- Location: Madison and Greene counties, Virginia
- Coordinates: 38°22′19″N 78°28′52″W﻿ / ﻿38.372°N 78.481°W
- Area: 10,326 acres (41.79 km^{2})
- Governing body: Virginia Department of Game and Inland Fisheries

= Rapidan Wildlife Management Area =

Protected area of Virginia, United States

Rapidan Wildlife Management Area is a 10326 acre Wildlife Management Area (WMA) in Madison and Greene counties, Virginia. It is composed of eight separate tracts of land along the eastern slope of the Blue Ridge Mountains; four of these adjoin Shenandoah National Park, and combined they share 25 mi of boundary.

Elevations within the area range from 1400 to 3840 ft above sea level. Much of the area was forested prior to being acquired by the state, although timber harvesting took place frequently. Most of the woods are hardwood, dominated by chestnut oak and tulip poplar; populations of sugar maple and yellow and black birch may be found in some of the higher and deeper areas. Some of the older timber nearly died from gypsy moth infestation before being salvaged in the late 1980s. Evidence of former human habitation, including old home sites, cemeteries, and rock piles, may still be found in the area.

Three major waterways, the Rapidan, Conway, and South rivers, cross the property. These fast-moving streams and their tributaries support healthy populations of brook trout.

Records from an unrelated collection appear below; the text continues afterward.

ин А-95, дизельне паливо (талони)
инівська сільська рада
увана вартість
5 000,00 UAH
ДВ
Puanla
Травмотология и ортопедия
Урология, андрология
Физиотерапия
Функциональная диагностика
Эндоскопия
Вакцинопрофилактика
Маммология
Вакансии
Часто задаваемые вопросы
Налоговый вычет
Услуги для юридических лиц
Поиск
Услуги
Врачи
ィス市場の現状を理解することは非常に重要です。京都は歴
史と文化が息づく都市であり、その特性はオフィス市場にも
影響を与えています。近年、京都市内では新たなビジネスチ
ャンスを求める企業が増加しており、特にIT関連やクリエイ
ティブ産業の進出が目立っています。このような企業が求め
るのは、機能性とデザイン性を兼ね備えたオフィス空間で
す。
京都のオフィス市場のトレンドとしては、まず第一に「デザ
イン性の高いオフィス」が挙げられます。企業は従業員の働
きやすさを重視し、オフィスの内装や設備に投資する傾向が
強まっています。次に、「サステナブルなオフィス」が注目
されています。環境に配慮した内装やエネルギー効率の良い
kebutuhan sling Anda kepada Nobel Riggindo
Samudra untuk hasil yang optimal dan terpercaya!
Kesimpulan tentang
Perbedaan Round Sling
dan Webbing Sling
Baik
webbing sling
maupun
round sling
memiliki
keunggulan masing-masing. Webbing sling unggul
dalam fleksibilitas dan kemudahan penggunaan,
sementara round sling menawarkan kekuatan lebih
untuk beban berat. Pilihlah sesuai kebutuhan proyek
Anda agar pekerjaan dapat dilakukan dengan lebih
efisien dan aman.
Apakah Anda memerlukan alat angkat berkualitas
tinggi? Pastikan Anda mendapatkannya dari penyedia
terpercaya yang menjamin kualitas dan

Rapidan WMA is owned and maintained by the Virginia Department of Game and Inland Fisheries. The area is open to the public for hunting, trapping, fishing, hiking, horseback riding, and primitive camping. Access for persons 17 years of age or older requires a valid hunting or fishing permit, or a WMA access permit.

== Hunting ==
The deer and turkey populations in the Rapidan area are moderate, but stable in numbers, providing quality hunting opportunities. Other animals that can be found in the area include grey squirrels, ruffed grouse and black bears. Woocock can also be found in some of the wetter sites and along the larger streams.

== Fishing ==
The Rapidan Wildlife Management Area maintains an excellent native trout fishery. The area is home to healthy populations of brook trout and wild brown trout, which can be found in the Rapidan and Conway Rivers. Fish-for-fun regulations apply on the Rapidan River and all its tributaries within the boundaries of the area and the Shenandoah National Park.